Single by Gigliola Cinquetti and France Gall
- Language: Italian
- B-side: "Zero in amore" (Cinquetti); "Matrimonio d'amore" (Gall);
- Released: 1969
- Label: Compagnia Generale del Disco
- Songwriters: Gianni Argenio; Corrado Conti; Daniele Pace; Mario Panzeri;

Gigliola Cinquetti singles chronology
| "Quelli erano i giorni" (1968) | "La pioggia" (1969) | "Il treno dell'amore" (1969) |

France Gall singles chronology
| "Mon p'tit soldat" (1968) | "La pioggia" (1969) | "Baci, baci, baci" (1969) |

= La pioggia =

"La pioggia" is a song written by Italian songwriters Gianni Argenio, Corrado Conti, Daniele Pace and Mario Panzeri. It was originally performed by singers Gigliola Cinquetti and France Gall at the Sanremo Music Festival 1969, where it reached sixth place. Multiple versions of the song were released as singles, including a French-language adaptation by Jean-Michel Rivat and Frank Thomas, titled "L'Orage". Cinquetti's release of the original version peaked at number two on the Italian singles chart, and was later included on the 1969 album Il treno dell'amore.

== Release history ==
"La pioggia" was presented at the 1969 edition of the Sanremo Music Festival, one of Italy's most influential musical showcases. In accordance with the festival's tradition of the time, the song was performed in two separate renditions: one by Italian singer Gigliola Cinquetti, and another by French singer – and fellow Eurovision Song Contest winner – France Gall. The song achieved a sixth-place finish in the final, a result that nonetheless translated into strong commercial resonance beyond the festival stage. Cinquetti's version reached second place on the Italian hit parade and remained on the chart for eleven consecutive weeks, marking one of her most successful releases of the decade.
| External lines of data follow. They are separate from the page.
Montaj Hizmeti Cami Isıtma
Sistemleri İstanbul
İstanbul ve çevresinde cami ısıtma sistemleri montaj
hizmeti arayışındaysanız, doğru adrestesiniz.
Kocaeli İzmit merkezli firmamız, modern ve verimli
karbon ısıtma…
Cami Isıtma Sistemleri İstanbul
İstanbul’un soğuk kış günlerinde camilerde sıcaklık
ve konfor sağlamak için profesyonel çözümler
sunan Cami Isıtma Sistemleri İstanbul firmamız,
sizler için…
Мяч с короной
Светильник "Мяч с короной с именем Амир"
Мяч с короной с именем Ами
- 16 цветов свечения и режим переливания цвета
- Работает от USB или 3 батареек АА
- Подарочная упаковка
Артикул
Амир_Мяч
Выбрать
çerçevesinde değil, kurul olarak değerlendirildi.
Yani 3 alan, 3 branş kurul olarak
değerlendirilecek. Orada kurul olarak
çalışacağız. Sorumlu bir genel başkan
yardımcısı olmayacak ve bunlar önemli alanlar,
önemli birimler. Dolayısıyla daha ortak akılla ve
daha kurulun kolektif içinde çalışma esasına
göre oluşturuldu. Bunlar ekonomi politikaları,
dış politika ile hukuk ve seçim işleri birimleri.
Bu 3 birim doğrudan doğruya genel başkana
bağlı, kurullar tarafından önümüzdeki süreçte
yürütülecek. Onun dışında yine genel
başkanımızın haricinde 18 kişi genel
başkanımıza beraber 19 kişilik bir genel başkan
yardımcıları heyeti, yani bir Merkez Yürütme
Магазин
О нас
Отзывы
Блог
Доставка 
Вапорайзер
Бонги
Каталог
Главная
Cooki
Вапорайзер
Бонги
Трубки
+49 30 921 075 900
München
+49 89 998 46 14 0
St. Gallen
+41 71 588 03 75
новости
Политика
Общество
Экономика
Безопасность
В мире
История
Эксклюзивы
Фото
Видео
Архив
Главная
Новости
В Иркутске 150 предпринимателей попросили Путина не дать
Gall's version also entered the Italian charts, peaking at number twenty.

Besides their recordings of the Italian-language version, Cinquetti and Gall each released French and Spanish-language adaptations of the song: "L'Orage", with lyrics by Jean-Michel Rivat and Frank Thomas, and "La lluvia", with lyrics by Alfonso Alpin. Gall's rendition of "L'Orage" appeared on the extended play Homme tout petit (1969), and was later included on the compilation albums France Gall (1969) and Ses grands succès (1973). Cinquetti further expanded the song's international reach with the German version "Regen", written by Lilibert, and the Greek version "Ki' an vréchei" (Κι' αν βρέχει), written by Giorgos Papastefanou.

== Charts ==
=== Weekly charts ===

Versions by Gigliola Cinquetti
| Chart (1969) | Peak position |
|---|---|
| Belgium (Ultratop 50 Wallonia) | 7 |
| Italy (Singles Top 50) | 2 |

Versions by France Gall
| Chart (1969) | Peak position |
|---|---|
| Belgium (Ultratop 50 Flanders) | 17 |
| Belgium (Ultratop 50 Wallonia) | 3 |
| Italy (Singles Top 50) | 20 |

== Notable covers ==
- In 1976, a Japanese-language cover, titled "Ame" (雨), was released by Chieko Baisho.
- In 2025, a bilingual Italian and French remix was released by Italian DJ Get Far.